Последняя из рода Болейн | страница 2



Можно считать эту книгу классическим «женским» романом на реальном историческом фоне. Многие сцены трогают до глубины души, а герои воспринимаются как вполне живые люди. Читатель словно оказывается рядом с ними, в их эпохе, радуется и негодует, огорчается, тревожится и ликует вместе с героями — сопереживает им, принимает близко к сердцу события их не такой уж долгой жизни (Мария Болейн, как и большинство ее современниц, прожила чуть меньше сорока лет).

И в этом чувстве духовной близости к героине романа и ее избраннику, вероятно, заключается главное достоинство романа, полюбившегося читателям многих стран.

Часть первая


Отрадна роза, но в шипы одета,
отраден клен, но он зимою гол,
отрадна ель, но нет под нею света,
отраден дуб, но груб у дуба ствол.
Отраден мед, но злы укусы пчел,
отраден перец, но на вкус не сладок,
отраден лук, но дух его тяжел,
отраден Моли[1], но внизу он гадок.
В отрадах вечен горечи осадок,
но тем для нас желаннее они:
ведь человек, увы, он слишком падок
на то, что дарят, только помани.
Что ж мне скорбеть о боли небольшой,
коль счастью век владеть моей душой?[2]
Эдмунд Спенсер

Глава первая

16 июля 1512 года
Замок Гевер в Кенте

Всякий раз, оглядываясь с высоты прожитых лет, она мысленно видела тот солнечный день в Гевере, когда впервые узнала, что в жизни существуют такие вещи, как сомнения, страх и боль. Все они были тогда такими юными: ей едва минуло восемь лет, Джордж был на год старше — значит, малышке Анне в то лето исполнилось пять. Июльское солнце нежно ласкало золотыми лучами зелень ухоженного маленького сада, окаймленные тисами лужайки и густую траву геверских газонов. Но грезы об этой красоте, о ласковом тепле меркли под гнетом воспоминаний, упрятанных в темные глубины памяти. Ведь именно в тот день она впервые узнала, что ее отсылают далеко от дома, превращают в инструмент в чужих руках, а дорогая матушка так опечалится из-за этого.
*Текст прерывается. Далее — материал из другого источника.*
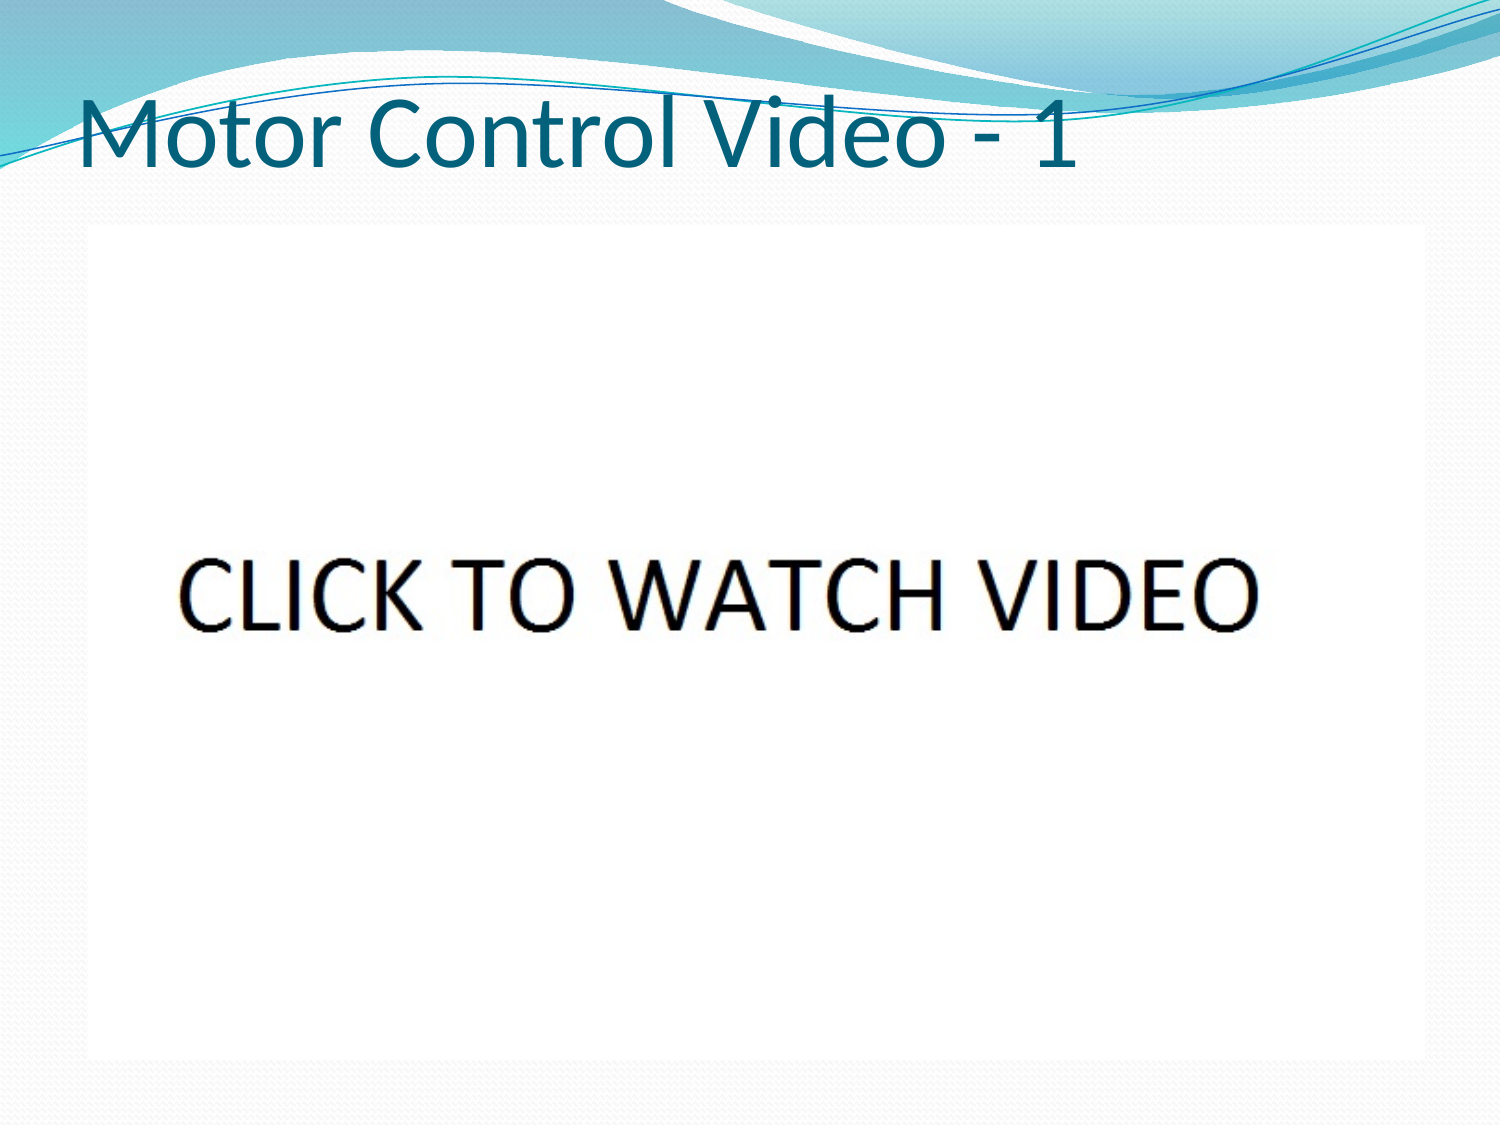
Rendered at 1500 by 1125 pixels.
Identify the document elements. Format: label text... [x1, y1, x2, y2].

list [87, 224, 1426, 1060]
title Motor Control Video - 1 [75, 45, 1425, 200]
Прежде всего вспоминается, как визжит от восторга Анна, как Джордж высоким голоском выкрикивает команды, а в ответ раздается тявканье рыжих щенков спаниелей, такое громкое, что в нем едва не тонет гудение пчел над клумбами роз и турецкой гвоздики. Этот выводок всего четыре месяца назад принесла мамина любимица Глинда, но Джордж вознамерился выдрессировать их как следует и сделать так, чтобы они признавали хозяином его.

— А ну, прекратить! Немедленно прекратить! Я научу вас повиноваться, щенята неразумные! — Когда Джордж выкрикивал это, в его мальчишеском дисканте прорезались взрослые нотки и он ловко щелкал спаниелей ивовым прутиком. Щенкам было больно, они сердито тявкали, но все так же резвились и боролись друг с другом — мелькали только длинные шелковистые уши и неловкие пока лапы.